These clementine amaretti biscuits are traditionally very crunchy on the outside and chewy and a bit marzipany in the middle. They are really easy to make and are gluten and dairy free. They are perfect at Christmas for your guests or as gifts in little bags tied with a ribbon. I serve them with coffee at the end of a meal instead of making a dessert, or after dessert.
2 cups ground almonds
2 egg whites
1 cup of golden caster sugar
1/2 teaspoon of vanilla extract
1/2 teaspoon of almond extract
1 teaspoon of orange extract (I got mine in Sainsbury’s)
1 pinch of salt
the zest of three to four clementines or the zest from an orange
a teaspoon of orange food colouring (I used Dr Oetka from Sainsbury’s)
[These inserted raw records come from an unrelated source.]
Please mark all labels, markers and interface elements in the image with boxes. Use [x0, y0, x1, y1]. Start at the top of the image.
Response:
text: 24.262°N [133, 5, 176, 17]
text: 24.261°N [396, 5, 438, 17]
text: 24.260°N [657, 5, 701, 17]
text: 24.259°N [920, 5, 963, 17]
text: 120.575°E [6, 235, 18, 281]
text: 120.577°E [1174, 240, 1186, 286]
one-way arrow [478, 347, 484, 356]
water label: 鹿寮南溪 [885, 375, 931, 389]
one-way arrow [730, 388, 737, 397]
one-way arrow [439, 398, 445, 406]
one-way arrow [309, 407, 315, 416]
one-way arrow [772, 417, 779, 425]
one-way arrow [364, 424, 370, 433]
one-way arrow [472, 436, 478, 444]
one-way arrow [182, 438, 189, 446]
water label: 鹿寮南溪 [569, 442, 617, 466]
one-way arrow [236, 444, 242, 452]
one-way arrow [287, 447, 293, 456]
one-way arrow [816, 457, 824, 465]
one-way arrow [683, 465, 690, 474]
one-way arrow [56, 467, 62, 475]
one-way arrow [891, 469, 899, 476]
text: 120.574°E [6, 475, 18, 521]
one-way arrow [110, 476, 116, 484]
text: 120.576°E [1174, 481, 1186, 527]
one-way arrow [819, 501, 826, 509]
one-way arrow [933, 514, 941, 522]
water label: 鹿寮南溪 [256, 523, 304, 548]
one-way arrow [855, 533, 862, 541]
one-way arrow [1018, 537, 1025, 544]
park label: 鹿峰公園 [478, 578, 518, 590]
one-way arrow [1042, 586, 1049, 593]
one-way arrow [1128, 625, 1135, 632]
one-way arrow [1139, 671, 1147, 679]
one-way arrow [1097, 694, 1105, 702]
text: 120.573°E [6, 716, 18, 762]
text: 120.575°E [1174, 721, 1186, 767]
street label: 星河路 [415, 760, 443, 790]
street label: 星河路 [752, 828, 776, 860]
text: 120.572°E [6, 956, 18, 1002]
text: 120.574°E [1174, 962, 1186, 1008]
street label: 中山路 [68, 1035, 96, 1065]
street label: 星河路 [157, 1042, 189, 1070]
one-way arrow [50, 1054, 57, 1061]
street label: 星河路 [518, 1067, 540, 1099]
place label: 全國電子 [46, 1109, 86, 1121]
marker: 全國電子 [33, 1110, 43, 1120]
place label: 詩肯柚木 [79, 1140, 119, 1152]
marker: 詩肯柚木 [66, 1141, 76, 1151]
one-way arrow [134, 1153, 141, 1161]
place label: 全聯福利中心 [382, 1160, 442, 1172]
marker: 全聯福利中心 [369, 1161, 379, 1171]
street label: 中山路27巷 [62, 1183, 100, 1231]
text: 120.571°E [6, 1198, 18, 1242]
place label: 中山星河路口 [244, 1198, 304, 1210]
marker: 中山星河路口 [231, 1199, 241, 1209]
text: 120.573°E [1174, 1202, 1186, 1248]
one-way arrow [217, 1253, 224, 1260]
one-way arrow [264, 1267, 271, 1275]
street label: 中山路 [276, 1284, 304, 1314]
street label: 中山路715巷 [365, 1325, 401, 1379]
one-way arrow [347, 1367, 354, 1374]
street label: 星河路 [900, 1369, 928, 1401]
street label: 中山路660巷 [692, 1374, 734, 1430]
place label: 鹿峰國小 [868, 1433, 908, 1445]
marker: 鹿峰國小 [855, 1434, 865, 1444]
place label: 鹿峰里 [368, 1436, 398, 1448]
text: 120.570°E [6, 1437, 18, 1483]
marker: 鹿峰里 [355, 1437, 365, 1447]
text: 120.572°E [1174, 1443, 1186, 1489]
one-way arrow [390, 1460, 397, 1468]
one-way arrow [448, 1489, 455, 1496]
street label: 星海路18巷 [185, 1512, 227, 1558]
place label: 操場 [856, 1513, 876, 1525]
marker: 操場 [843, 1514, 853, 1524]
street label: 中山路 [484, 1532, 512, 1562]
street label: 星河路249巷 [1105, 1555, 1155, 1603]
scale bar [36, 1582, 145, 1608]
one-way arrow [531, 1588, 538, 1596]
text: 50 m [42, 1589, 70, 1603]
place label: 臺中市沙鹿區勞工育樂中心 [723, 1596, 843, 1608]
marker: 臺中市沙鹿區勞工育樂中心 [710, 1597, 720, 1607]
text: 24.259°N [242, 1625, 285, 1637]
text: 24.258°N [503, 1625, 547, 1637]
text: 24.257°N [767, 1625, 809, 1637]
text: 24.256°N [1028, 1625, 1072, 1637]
a small bowl of icing sugar
Preheat the oven to 180c/350f and prepare a largish baking sheet lined with parchment paper or a silicone sheet. In a large bowl, mix the caster sugar, salt and almonds till thoroughly mixed together.
In another big bowl bowl, whisk the egg whites until they form soft peaks, then stir in the almond extract, clementine or orange zest, food colouring and the vanilla extract.
Tip the dry ingredients into the whisked egg white mixture and mix with a wooden spoon till you start to get a dough. Tip it out onto a board and knead a tiny bit till it firms up. Take roughly a tablespoon of the dough and roll it into a ball between your palms, then gently roll it in the icing sugar till coated all over then place on the baking tray. Repeat with the rest of the mixture leaving a little gap between them on the tray for expansion during baking. My lovely friend Valentina who owns her own little hotel in Sicily called Cielo di Taormina in Taormina told me she bakes my recipe with a slice of candied fruit on top as is the tradition in Italy.
Bake for approximately 15 minutes, depending on how crunchy you like them, the longer you bake them the crunchier they get, place on a cooling rack. Store in an airtight container.